Lithuanian Parliament one vote short from approving constitutional amendment on family definition

The Lithuanian Parliament came very close to passing a constitutional amendment equating family with marriage and parenthood, an initiative seen by many as discriminatory against unwed partners and same-sex couples. After Tuesday's ballot, Prime Minister Andrius Kubilius joked that voting should have been postponed, since Petras Gražulis, MP notorious for his anti-gay rhetoric, was absent from the sitting.
Akcijos akimirka
On the eve of the vote, activists staged a protest outside the Parliament. / Juliaus Kalinsko / 15min nuotr.
Temos: 1 LGBT+

“I think it was a very serious and needed vote, but there's one essential question – where is Mr Gražulis? In the name of the parliamentary group, I propose the motion to have a 30-minute break and then vote again, since this issue cannot be settled without the participation of Mr Gražulis,” the Prime Minister joked after the failed vote.

As it happened, the Parliament did have to vote on the proposed bill twice. After the first ballot – which returned 91 votes in favour of the amendment – Vidmantas Žiemelis, member of the Christian Party group, demanded a second vote.

In the second ballot, only one more vote in favour would have approved the bill for further hearing. 93 MPs voted in favour, 16 voted against, 13 abstained.

In order for a constitutional amendment bill to be adopted, it must go through two votes in the Parliament and be endorsed by at least 94 MPs.

The ruling Conservatives are the most ardent supporters of the bill. According to them, a more precise constitutional definition of marriage “would create more love”, and “would reject ideological fashions”.

“The amendment unambiguously prevents legalization of same-sex marriage. That is our major decision,” Rimantas Jonas Dagys, Conservative, sums up the main idea behind the bill.

## What to do
• 1. Set down the passage of the article on the Lithuanian family amendment between "Temos: 1 LGBT+" and "against, 13 abstained.", inclusive.
• 2. Summarize the article on the Lithuanian family amendment in two sentences.
• 3. Write what comes next in the article on the Lithuanian family amendment, starting after its final sentence.

[Lens distortion parameter data]
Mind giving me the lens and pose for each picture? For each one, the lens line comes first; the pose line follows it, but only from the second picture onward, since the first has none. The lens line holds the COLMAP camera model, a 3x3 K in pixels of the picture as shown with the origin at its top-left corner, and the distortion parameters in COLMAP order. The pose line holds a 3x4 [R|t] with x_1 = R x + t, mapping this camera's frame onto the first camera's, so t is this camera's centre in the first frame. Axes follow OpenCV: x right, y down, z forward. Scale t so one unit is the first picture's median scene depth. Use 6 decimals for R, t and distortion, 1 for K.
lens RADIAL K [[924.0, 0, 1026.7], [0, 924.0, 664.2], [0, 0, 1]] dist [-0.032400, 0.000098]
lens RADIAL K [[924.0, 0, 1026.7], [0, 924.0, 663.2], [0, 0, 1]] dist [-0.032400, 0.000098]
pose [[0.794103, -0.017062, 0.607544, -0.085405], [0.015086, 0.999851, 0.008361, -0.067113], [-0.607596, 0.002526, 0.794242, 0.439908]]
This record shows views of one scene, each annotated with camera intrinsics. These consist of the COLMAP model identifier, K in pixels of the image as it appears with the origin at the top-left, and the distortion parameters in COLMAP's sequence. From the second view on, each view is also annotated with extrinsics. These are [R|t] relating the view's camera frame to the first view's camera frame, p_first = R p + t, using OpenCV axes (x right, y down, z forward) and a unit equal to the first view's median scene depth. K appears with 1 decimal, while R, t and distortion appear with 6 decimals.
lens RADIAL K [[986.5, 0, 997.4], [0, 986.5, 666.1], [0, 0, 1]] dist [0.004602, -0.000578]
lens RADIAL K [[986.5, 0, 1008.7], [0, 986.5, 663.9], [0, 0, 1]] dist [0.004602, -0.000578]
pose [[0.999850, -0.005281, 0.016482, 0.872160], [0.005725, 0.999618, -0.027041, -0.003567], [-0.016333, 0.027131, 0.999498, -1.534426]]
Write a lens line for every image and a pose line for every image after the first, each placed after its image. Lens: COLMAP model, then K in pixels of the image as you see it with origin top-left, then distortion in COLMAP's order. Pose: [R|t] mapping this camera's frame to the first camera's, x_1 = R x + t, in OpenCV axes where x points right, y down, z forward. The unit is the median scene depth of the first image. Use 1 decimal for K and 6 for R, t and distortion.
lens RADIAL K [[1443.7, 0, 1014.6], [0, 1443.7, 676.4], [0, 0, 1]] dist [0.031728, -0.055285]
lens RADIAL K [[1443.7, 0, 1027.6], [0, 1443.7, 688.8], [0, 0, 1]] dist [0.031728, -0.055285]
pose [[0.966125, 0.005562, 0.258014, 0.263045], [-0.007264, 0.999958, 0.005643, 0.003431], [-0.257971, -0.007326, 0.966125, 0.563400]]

## Task results
• 1.
Temos: 1 LGBT+

“I think it was a very serious and needed vote, but there's one essential question – where is Mr Gražulis? In the name of the parliamentary group, I propose the motion to have a 30-minute break and then vote again, since this issue cannot be settled without the participation of Mr Gražulis,” the Prime Minister joked after the failed vote.

As it happened, the Parliament did have to vote on the proposed bill twice. After the first ballot – which returned 91 votes in favour of the amendment – Vidmantas Žiemelis, member of the Christian Party group, demanded a second vote.

In the second ballot, only one more vote in favour would have approved the bill for further hearing. 93 MPs voted in favour, 16 voted against, 13 abstained.

• 2. The Lithuanian Parliament came one vote short of advancing a constitutional amendment equating family with marriage and parenthood, a measure many see as discriminatory against unwed partners and same-sex couples. In the second ballot 93 MPs voted in favor, although adoption requires at least 94, and the ruling Conservatives, the bill's most ardent supporters, say it unambiguously prevents legalization of same-sex marriage.

• 3.
Meanwhile social democratic MPs, many of whom oppose the amendment, suggest that their conservative colleagues show support for families in tangible assistance and not declarative constitutional amendments: mortgage subsidies, employment, kindergartens, schools, free food for kids.

“This amendment would have established a Taliban-like law,” social democrat Birutė Vėsaitė says.

The Lithuanian Constitution stipulates that marriage can be entered only by opposite-sex couples, yet it does not rule out the possibility of same-sex couples forming families on other bases than marriage. The amendment is also criticized for being potentially discriminatory against unwed partners and children born out of wedlock.

The constitutional amendment linking family to marriage was drafted by 98 MPs after the Constitutional Court ruled last September that the State Family Policy Concept, adopted in 2008, went against the Constitution in suggesting that only married couples could be defined as family.

According to the ruling of the Constitutional Court, family can be formed by other means than marriage, while the form of a relationship has no essential bearing on the constitutional notion of the family.

The current Article 38 of the Lithuanian Constitution stipulates that family is the basis of the society and the state, that the state protects and supports family, motherhood, fatherhood, and childhood, while marriage is entered into by free consent of a man and a woman.